== RECORDS FOR PROCESSING

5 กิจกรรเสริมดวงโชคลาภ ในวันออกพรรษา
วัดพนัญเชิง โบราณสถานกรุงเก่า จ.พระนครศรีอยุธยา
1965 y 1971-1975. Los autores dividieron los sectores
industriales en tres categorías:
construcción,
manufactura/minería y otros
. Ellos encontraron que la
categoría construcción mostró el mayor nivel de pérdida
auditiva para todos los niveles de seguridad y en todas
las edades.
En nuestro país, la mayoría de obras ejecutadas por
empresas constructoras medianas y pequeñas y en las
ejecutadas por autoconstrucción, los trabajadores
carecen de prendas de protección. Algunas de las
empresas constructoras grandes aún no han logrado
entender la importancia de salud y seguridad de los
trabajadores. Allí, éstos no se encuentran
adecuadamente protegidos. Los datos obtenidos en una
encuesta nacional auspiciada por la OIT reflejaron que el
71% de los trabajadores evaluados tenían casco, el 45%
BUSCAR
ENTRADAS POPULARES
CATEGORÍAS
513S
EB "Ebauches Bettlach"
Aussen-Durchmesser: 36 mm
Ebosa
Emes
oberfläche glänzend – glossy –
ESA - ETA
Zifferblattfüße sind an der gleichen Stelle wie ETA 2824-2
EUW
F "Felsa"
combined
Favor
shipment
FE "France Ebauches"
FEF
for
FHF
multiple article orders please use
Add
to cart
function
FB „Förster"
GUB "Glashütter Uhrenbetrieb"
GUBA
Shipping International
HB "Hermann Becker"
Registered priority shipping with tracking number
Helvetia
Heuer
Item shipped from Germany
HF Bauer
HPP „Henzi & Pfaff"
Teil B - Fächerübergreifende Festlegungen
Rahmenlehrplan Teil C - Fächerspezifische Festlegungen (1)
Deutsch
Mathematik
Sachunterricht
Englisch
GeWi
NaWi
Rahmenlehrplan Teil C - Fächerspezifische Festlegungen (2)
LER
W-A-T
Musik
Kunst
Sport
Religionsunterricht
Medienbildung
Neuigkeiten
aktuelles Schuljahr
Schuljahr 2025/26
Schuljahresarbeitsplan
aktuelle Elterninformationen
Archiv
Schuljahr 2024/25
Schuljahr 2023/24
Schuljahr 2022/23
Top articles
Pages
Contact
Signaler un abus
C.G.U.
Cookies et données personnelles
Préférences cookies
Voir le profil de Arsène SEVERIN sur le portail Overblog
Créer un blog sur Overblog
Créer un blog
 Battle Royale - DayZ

====

▶ _TASK TO CARRY OUT_
The records above must be repeated exactly, every one of them.

▶ _ANSWER BELOW_
5 กิจกรรเสริมดวงโชคลาภ ในวันออกพรรษา
วัดพนัญเชิง โบราณสถานกรุงเก่า จ.พระนครศรีอยุธยา
1965 y 1971-1975. Los autores dividieron los sectores
industriales en tres categorías:
construcción,
manufactura/minería y otros
. Ellos encontraron que la
categoría construcción mostró el mayor nivel de pérdida
auditiva para todos los niveles de seguridad y en todas
las edades.
En nuestro país, la mayoría de obras ejecutadas por
empresas constructoras medianas y pequeñas y en las
ejecutadas por autoconstrucción, los trabajadores
carecen de prendas de protección. Algunas de las
empresas constructoras grandes aún no han logrado
entender la importancia de salud y seguridad de los
trabajadores. Allí, éstos no se encuentran
adecuadamente protegidos. Los datos obtenidos en una
encuesta nacional auspiciada por la OIT reflejaron que el
71% de los trabajadores evaluados tenían casco, el 45%
BUSCAR
ENTRADAS POPULARES
CATEGORÍAS
513S
EB "Ebauches Bettlach"
Aussen-Durchmesser: 36 mm
Ebosa
Emes
oberfläche glänzend – glossy –
ESA - ETA
Zifferblattfüße sind an der gleichen Stelle wie ETA 2824-2
EUW
F "Felsa"
combined
Favor
shipment
FE "France Ebauches"
FEF
for
FHF
multiple article orders please use
Add
to cart
function
FB „Förster"
GUB "Glashütter Uhrenbetrieb"
GUBA
Shipping International
HB "Hermann Becker"
Registered priority shipping with tracking number
Helvetia
Heuer
Item shipped from Germany
HF Bauer
HPP „Henzi & Pfaff"
Teil B - Fächerübergreifende Festlegungen
Rahmenlehrplan Teil C - Fächerspezifische Festlegungen (1)
Deutsch
Mathematik
Sachunterricht
Englisch
GeWi
NaWi
Rahmenlehrplan Teil C - Fächerspezifische Festlegungen (2)
LER
W-A-T
Musik
Kunst
Sport
Religionsunterricht
Medienbildung
Neuigkeiten
aktuelles Schuljahr
Schuljahr 2025/26
Schuljahresarbeitsplan
aktuelle Elterninformationen
Archiv
Schuljahr 2024/25
Schuljahr 2023/24
Schuljahr 2022/23
Top articles
Pages
Contact
Signaler un abus
C.G.U.
Cookies et données personnelles
Préférences cookies
Voir le profil de Arsène SEVERIN sur le portail Overblog
Créer un blog sur Overblog
Créer un blog
 Battle Royale - DayZ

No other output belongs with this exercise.